You're proposing an interface with templates. Are you sure they can be
implemented efficiently inline for all architectures? Shouldn't they be out-of-
line and provide only int, long, and long long support via overloads?

I'm not really sure what you mean by that. There is no guarantee that "long long" or "int" are "efficient" either, and the standard generally doesn't care about this. The other functions in <numeric> such as saturating arithmetic or gcd are also templates, and accept any integer type. Whether that is "efficient" is a QoI issue. I'm just following conventions.
 
Paralleling the std::div function, should this return div_t? On some
architectures, the division instruction already provides the modulus, so it
would be useful to return both at the same time.

To my knowledge, std::div is a historical relic which mostly exists because the rounding mode of division was unspecified in C, but was truncating for std::div. There's really no point in using it anymore. Every optimizing compiler will fuse separate division and remainder operations into one div instruction.
 
In your reference
implementation, every single std::div implementation is calculating both (x/y)
and (x%y), so it probably won't be too expensive to just return both quotient
and remainder anyway. In any case, given the precedent API that std::div
poses, it's probably better to follow it for anything whose name starts with
std::div and find another name for quotient-only results.

It's only superficially true that the reference implementation always computes the remainder. Many of the functions only need to check if the remainder is nonzero, which is possibly cheaper. For example, if the optimizer knows that the dividend is lower than the divisor, there will always be a remainder (unless it's zero). Also, the remainder still needs to be adjusted to match the adjustments made to the quotient for the rounding mode. You're not getting the remainder entirely for free.
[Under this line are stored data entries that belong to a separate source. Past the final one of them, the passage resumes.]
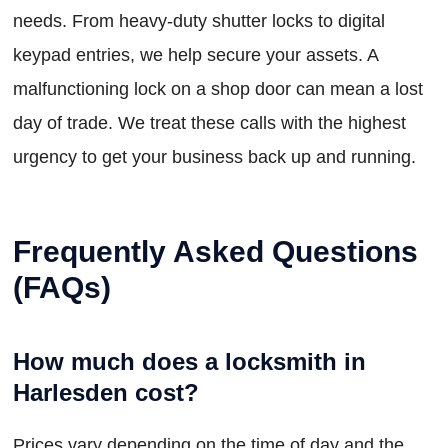
needs. From heavy-duty shutter locks to digital
keypad entries, we help secure your assets. A
malfunctioning lock on a shop door can mean a lost
day of trade. We treat these calls with the highest
urgency to get your business back up and running.
Frequently Asked Questions
(FAQs)
How much does a locksmith in
Harlesden cost?
Prices vary depending on the time of day and the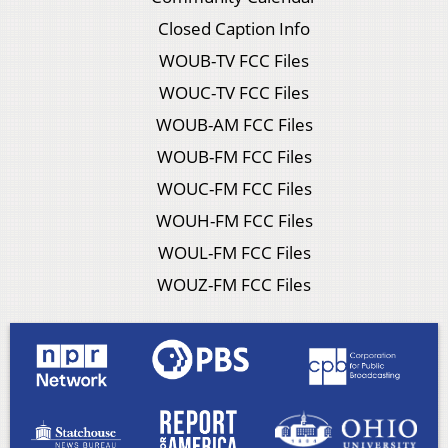
Closed Caption Info
WOUB-TV FCC Files
WOUC-TV FCC Files
WOUB-AM FCC Files
WOUB-FM FCC Files
WOUC-FM FCC Files
WOUH-FM FCC Files
WOUL-FM FCC Files
WOUZ-FM FCC Files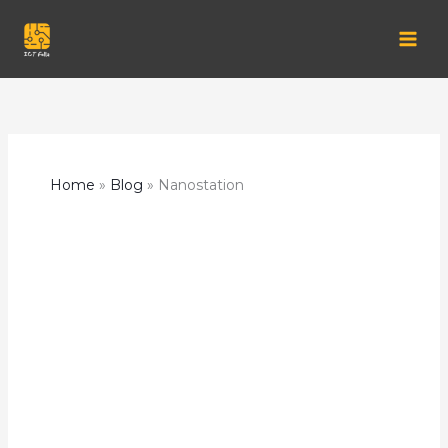
Skip
to
content
Home
Blog
Nanostation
Anyhow, I think you're reading too much into std::div. Combined quotient/remainder functions seem unmotivated to me, and they're not entirely trivial to implement if you need high QoI instead of just computing the remainder in terms of the quotient. For a lot of these functions, the remainder isn't particularly interesting anyway, and you could just compute it in terms of the quotient if you needed it.
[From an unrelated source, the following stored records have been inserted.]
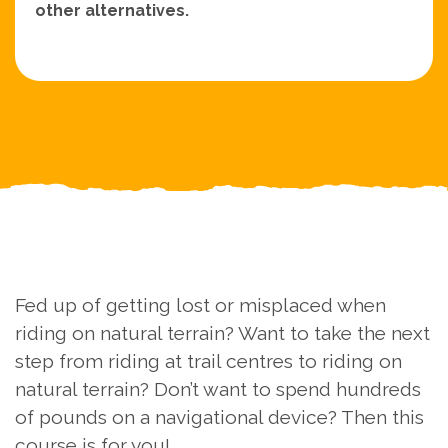
other alternatives.
Fed up of getting lost or misplaced when
riding on natural terrain? Want to take the next
step from riding at trail centres to riding on
natural terrain? Don’t want to spend hundreds
of pounds on a navigational device? Then this
course is for you!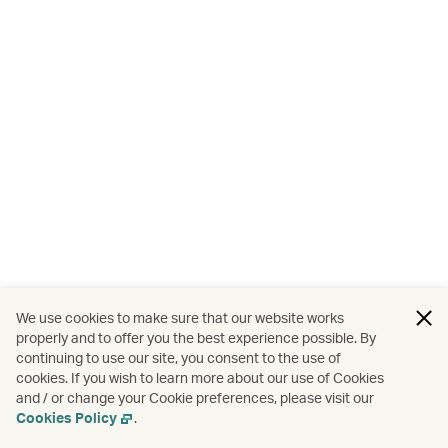
We use cookies to make sure that our website works
properly and to offer you the best experience possible. By
continuing to use our site, you consent to the use of
cookies. If you wish to learn more about our use of Cookies
and / or change your Cookie preferences, please visit our
Cookies Policy
.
Also note that virtually every C++ resource you will find online calls these functions div_floor and div_ceil and whatnot. I care much more about making C++ users happy than being consistent with old junk in the standard.
 
I'd also suggest this be proposed to the C standard. There's nothing here that
requires C++ or benefits only C++. C2y may get constexpr functions and, even if
they don't, it would be easy for implementations to provide the std:: versions
with constexpr with a suitable if consteval.

It would be cool to have this in C too, yeah. Maybe the design on C++ side should be ironed out first though.
 
Finally, why so many options? Do we really need them? Why can't we settle for
the standard ones from the FP environment: nearest (odd/even tie breaking),
towards +Inf, towards -Inf, and towards zero?

At the very least, rounding away from zero should also be a thing. It's quite common that you'd want to scale down, say, survey data with a max of [-n, n] points onto a range of [-10, 10], and round either away from zero or towards zero to not introduce a bias towards one side.

If you map test scores from, say, 0 to 100 onto an even amount of grades with nearest rounding, it would also make little sense to round to even/odd rather than consistently to negative infinity, positive infinity, or zero.

In general, any one of the rounding modes is somewhat useful in certain domains/use cases, and I don't see a benefit to minifying the proposal. Why should we be limited to a handful of choices inspired by <math.h> design from 40 years ago? Whether the proposal has 5 functions or 25 makes little difference in the grand scheme of things. The wording is small, the implementation is only a few (relatively similar) lines each, and all of this is simple, numeric, header-only stuff.

The implementation cost for anything to do with floating-point is much greater, and so different standards and design practices apply.